• Exercise
Exact copy, no pictures: set down every entry below as written.

• Dataset entries
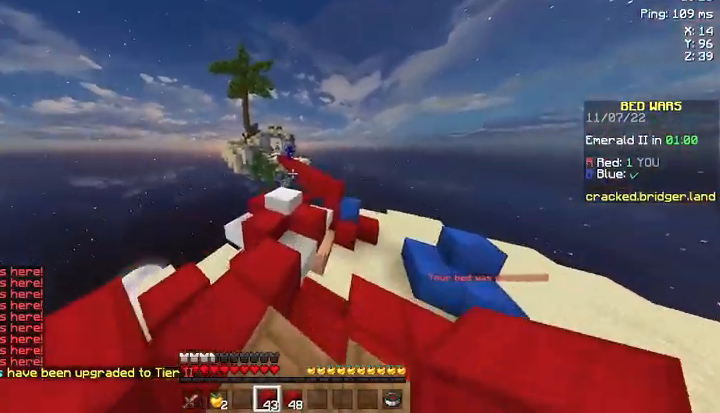
Gameplay with keyboard and mouse; each line is a JSON object with the keys and mouse buttons held at the frame after it. "events" lists presses ("down") and releases ("up") of "a", "d", "s", "space", "w", "mouse_left" and "mouse_right" between this image and that frame as [ms after this image, input, new state], when the widget could be followed in between. "mouse_left", "mouse_right" = the "left", "right" buttons of the "mouse" list. No other keys are recorded. Fast repeated clicks can show as one long hold. Mouse movement is not recorded.
{"keys": [], "mouse": [], "events": [[367, "space", "up"], [433, "w", "up"]]}
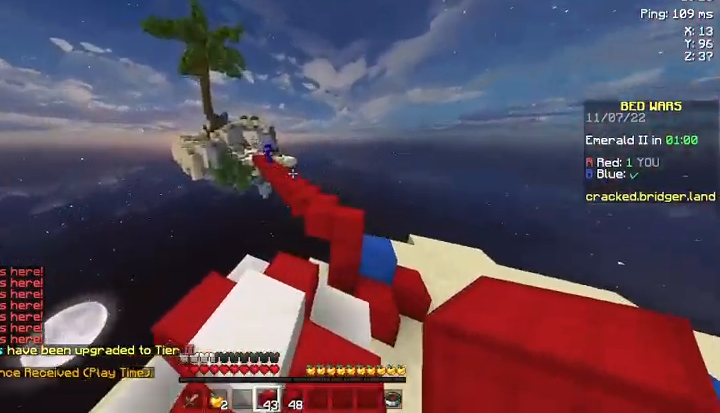
{"keys": ["w"], "mouse": [], "events": [[267, "w", "down"], [433, "w", "up"], [467, "w", "down"]]}
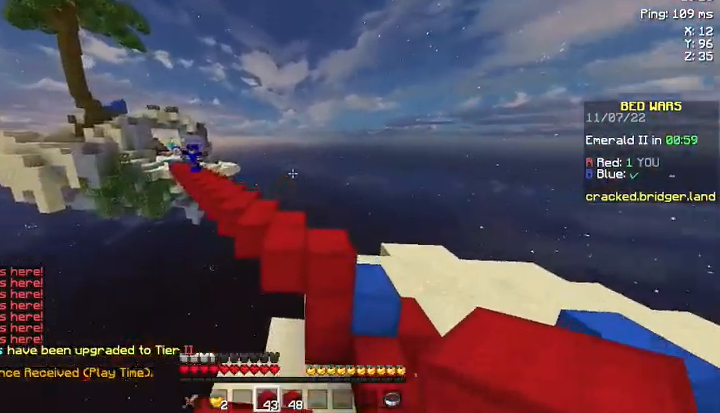
{"keys": ["w"], "mouse": [], "events": [[33, "space", "down"], [500, "space", "up"]]}
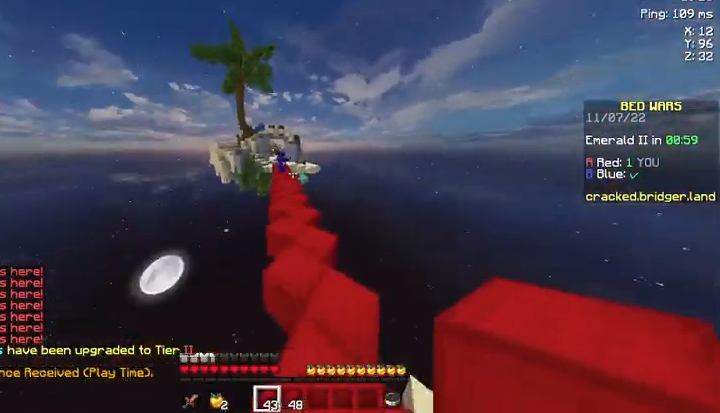
{"keys": ["space", "w"], "mouse": ["right"], "events": [[367, "space", "down"], [467, "mouse_right", "down"]]}
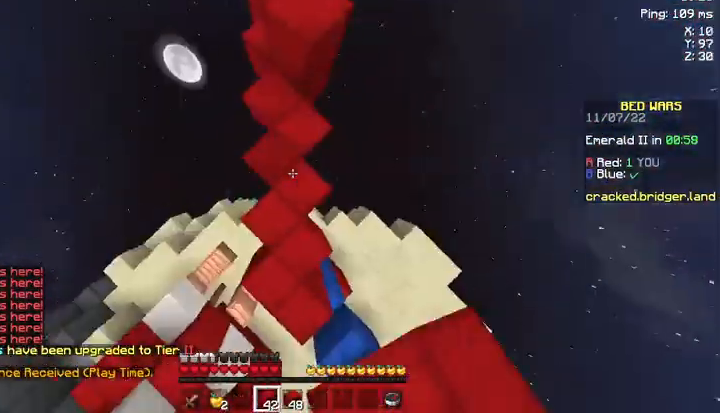
{"keys": ["s", "space"], "mouse": [], "events": [[167, "w", "up"], [233, "mouse_right", "up"], [267, "mouse_right", "down"], [333, "mouse_right", "up"], [333, "s", "down"], [400, "mouse_right", "down"], [467, "mouse_right", "up"]]}
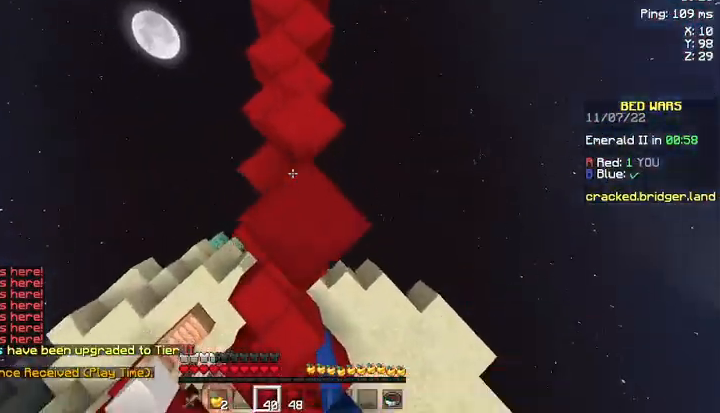
{"keys": ["s", "space"], "mouse": [], "events": [[67, "mouse_right", "down"], [67, "s", "up"], [233, "mouse_right", "up"], [267, "mouse_right", "down"], [300, "mouse_right", "up"], [367, "s", "down"]]}
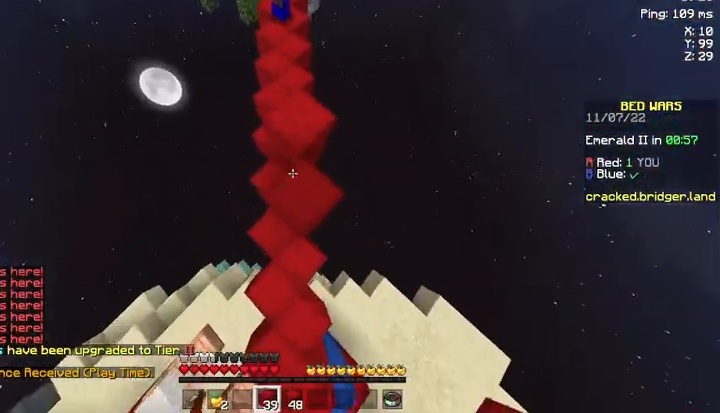
{"keys": ["space"], "mouse": ["right"], "events": [[67, "s", "up"], [167, "mouse_right", "down"], [367, "mouse_right", "up"], [500, "mouse_right", "down"]]}
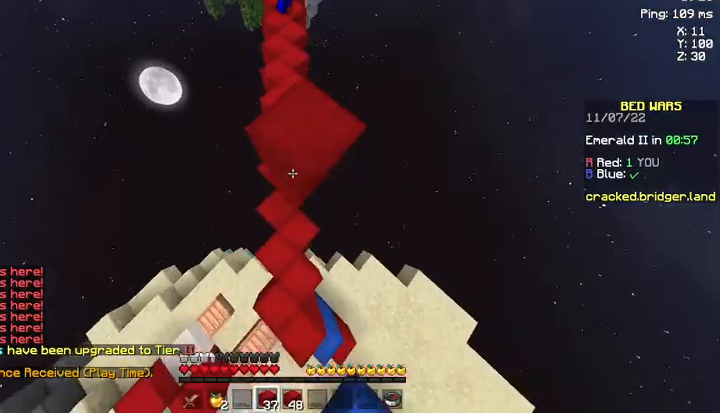
{"keys": ["space"], "mouse": ["right"], "events": [[267, "mouse_right", "up"], [500, "mouse_right", "down"]]}
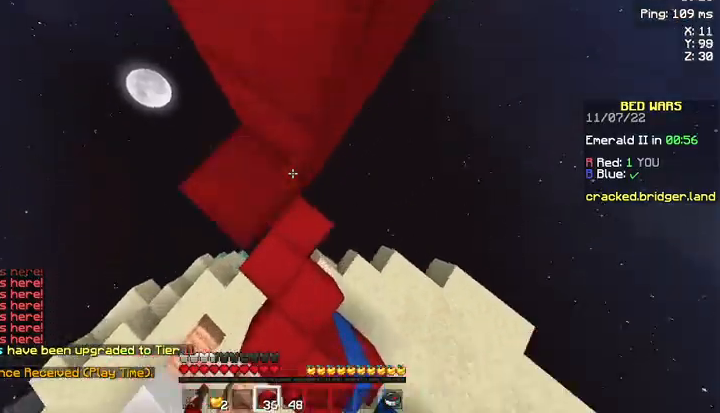
{"keys": ["space", "w"], "mouse": ["right"], "events": [[167, "mouse_right", "up"], [200, "w", "down"], [367, "mouse_right", "down"]]}
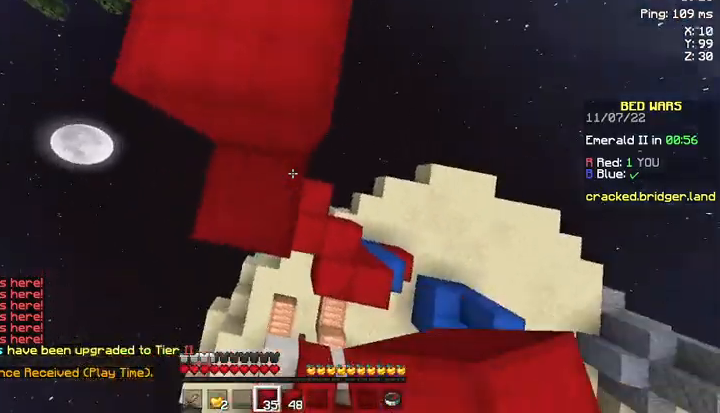
{"keys": ["s", "space"], "mouse": ["right"], "events": [[67, "mouse_right", "up"], [167, "mouse_right", "down"], [333, "w", "up"], [400, "mouse_right", "up"], [400, "s", "down"], [467, "mouse_right", "down"]]}
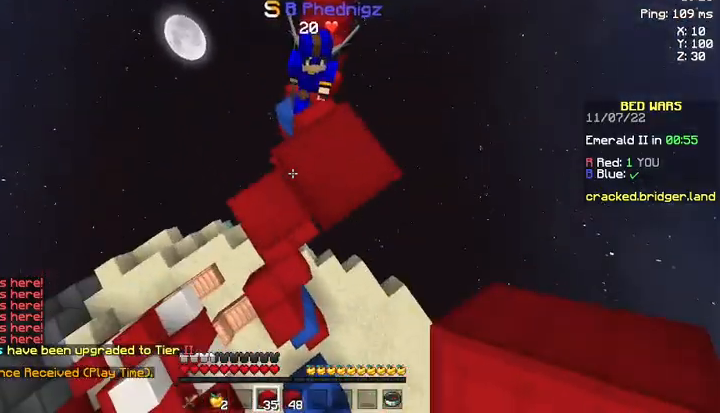
{"keys": ["space"], "mouse": [], "events": [[267, "mouse_right", "up"], [433, "s", "up"]]}
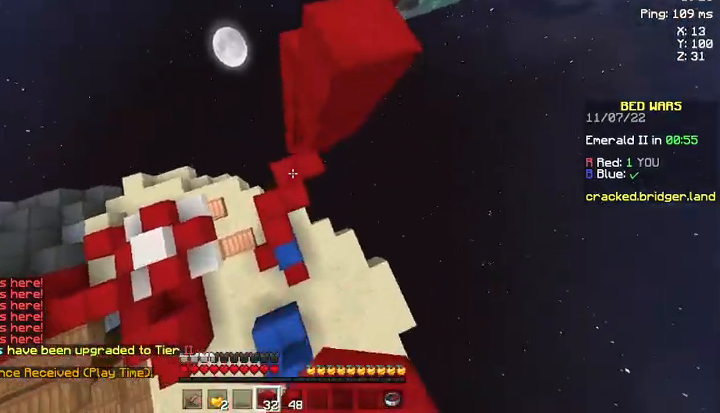
{"keys": ["space"], "mouse": ["right"], "events": [[167, "mouse_right", "down"], [300, "mouse_right", "up"], [367, "mouse_right", "down"], [400, "mouse_right", "up"], [467, "mouse_right", "down"]]}
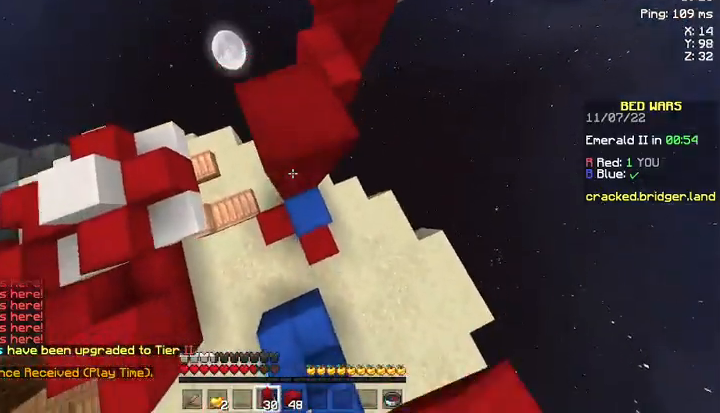
{"keys": ["space"], "mouse": ["right"], "events": [[267, "mouse_right", "up"], [500, "mouse_right", "down"]]}
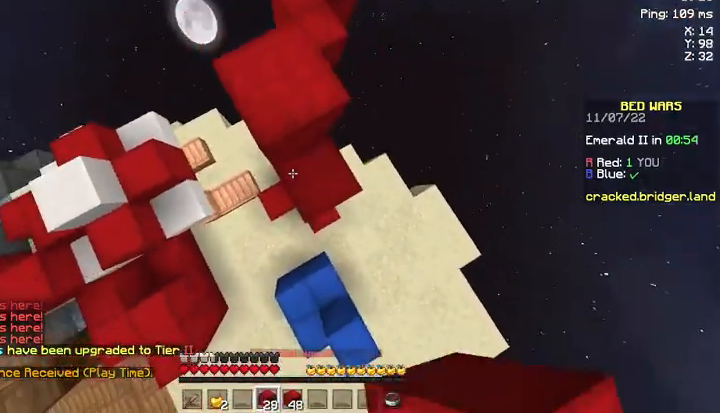
{"keys": ["s", "space"], "mouse": [], "events": [[67, "mouse_right", "up"], [300, "mouse_right", "down"], [367, "mouse_right", "up"], [367, "s", "down"]]}
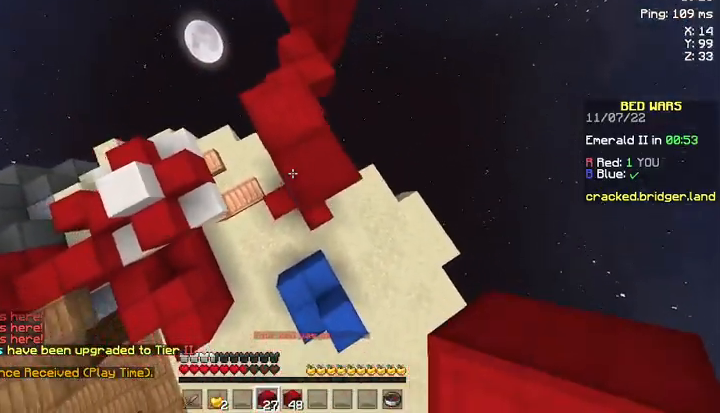
{"keys": ["space"], "mouse": ["right"], "events": [[233, "mouse_right", "down"], [267, "s", "up"]]}
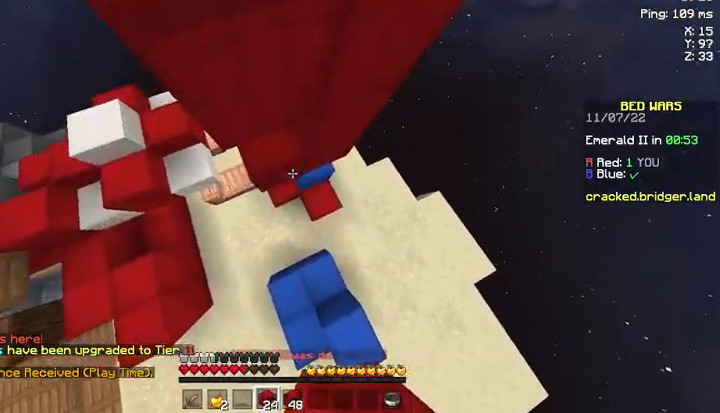
{"keys": ["space"], "mouse": [], "events": [[500, "mouse_right", "up"]]}
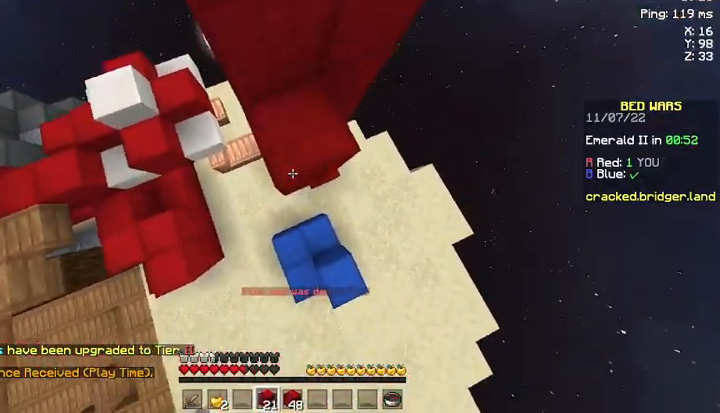
{"keys": ["s", "space"], "mouse": [], "events": [[67, "s", "down"], [233, "s", "up"], [300, "mouse_right", "down"], [467, "mouse_right", "up"], [467, "s", "down"]]}
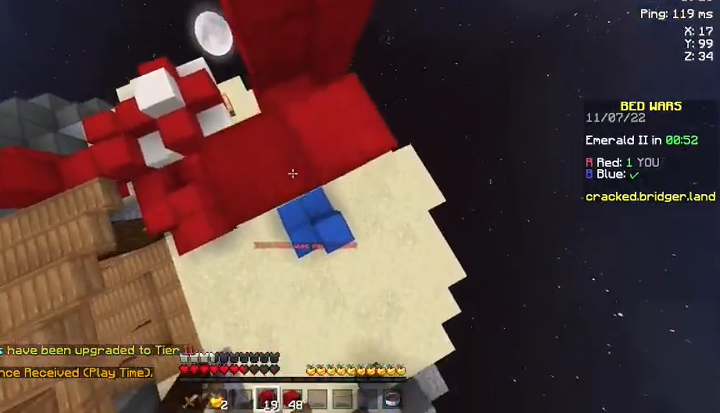
{"keys": ["space"], "mouse": ["right"], "events": [[67, "mouse_right", "down"], [367, "s", "up"], [400, "mouse_right", "up"], [433, "mouse_right", "down"]]}
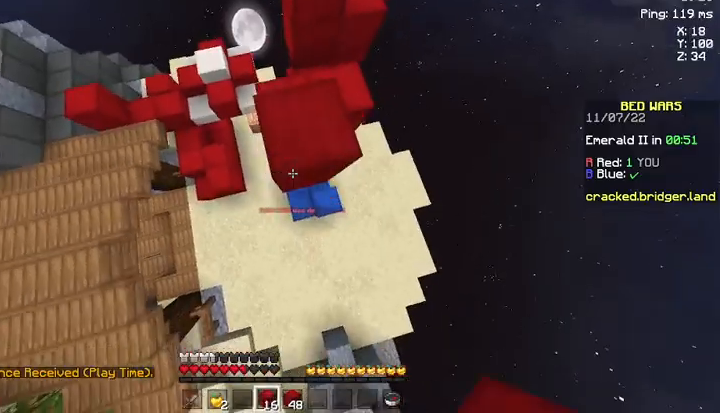
{"keys": ["space"], "mouse": [], "events": [[33, "mouse_right", "up"]]}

• Solution
Gameplay with keyboard and mouse; each line is a JSON object with the keys and mouse buttons held at the frame after it. "events" lists presses ("down") and releases ("up") of "a", "d", "s", "space", "w", "mouse_left" and "mouse_right" between this image and that frame as [ms after this image, input, new state], when the widget could be followed in between. "mouse_left", "mouse_right" = the "left", "right" buttons of the "mouse" list. No other keys are recorded. Fast repeated clicks can show as one long hold. Mouse movement is not recorded.
{"keys": [], "mouse": [], "events": [[367, "space", "up"], [433, "w", "up"]]}
{"keys": ["w"], "mouse": [], "events": [[267, "w", "down"], [433, "w", "up"], [467, "w", "down"]]}
{"keys": ["w"], "mouse": [], "events": [[33, "space", "down"], [500, "space", "up"]]}
{"keys": ["space", "w"], "mouse": ["right"], "events": [[367, "space", "down"], [467, "mouse_right", "down"]]}
{"keys": ["s", "space"], "mouse": [], "events": [[167, "w", "up"], [233, "mouse_right", "up"], [267, "mouse_right", "down"], [333, "mouse_right", "up"], [333, "s", "down"], [400, "mouse_right", "down"], [467, "mouse_right", "up"]]}
{"keys": ["s", "space"], "mouse": [], "events": [[67, "mouse_right", "down"], [67, "s", "up"], [233, "mouse_right", "up"], [267, "mouse_right", "down"], [300, "mouse_right", "up"], [367, "s", "down"]]}
{"keys": ["space"], "mouse": ["right"], "events": [[67, "s", "up"], [167, "mouse_right", "down"], [367, "mouse_right", "up"], [500, "mouse_right", "down"]]}
{"keys": ["space"], "mouse": ["right"], "events": [[267, "mouse_right", "up"], [500, "mouse_right", "down"]]}
{"keys": ["space", "w"], "mouse": ["right"], "events": [[167, "mouse_right", "up"], [200, "w", "down"], [367, "mouse_right", "down"]]}
{"keys": ["s", "space"], "mouse": ["right"], "events": [[67, "mouse_right", "up"], [167, "mouse_right", "down"], [333, "w", "up"], [400, "mouse_right", "up"], [400, "s", "down"], [467, "mouse_right", "down"]]}
{"keys": ["space"], "mouse": [], "events": [[267, "mouse_right", "up"], [433, "s", "up"]]}
{"keys": ["space"], "mouse": ["right"], "events": [[167, "mouse_right", "down"], [300, "mouse_right", "up"], [367, "mouse_right", "down"], [400, "mouse_right", "up"], [467, "mouse_right", "down"]]}
{"keys": ["space"], "mouse": ["right"], "events": [[267, "mouse_right", "up"], [500, "mouse_right", "down"]]}
{"keys": ["s", "space"], "mouse": [], "events": [[67, "mouse_right", "up"], [300, "mouse_right", "down"], [367, "mouse_right", "up"], [367, "s", "down"]]}
{"keys": ["space"], "mouse": ["right"], "events": [[233, "mouse_right", "down"], [267, "s", "up"]]}
{"keys": ["space"], "mouse": [], "events": [[500, "mouse_right", "up"]]}
{"keys": ["s", "space"], "mouse": [], "events": [[67, "s", "down"], [233, "s", "up"], [300, "mouse_right", "down"], [467, "mouse_right", "up"], [467, "s", "down"]]}
{"keys": ["space"], "mouse": ["right"], "events": [[67, "mouse_right", "down"], [367, "s", "up"], [400, "mouse_right", "up"], [433, "mouse_right", "down"]]}
{"keys": ["space"], "mouse": [], "events": [[33, "mouse_right", "up"]]}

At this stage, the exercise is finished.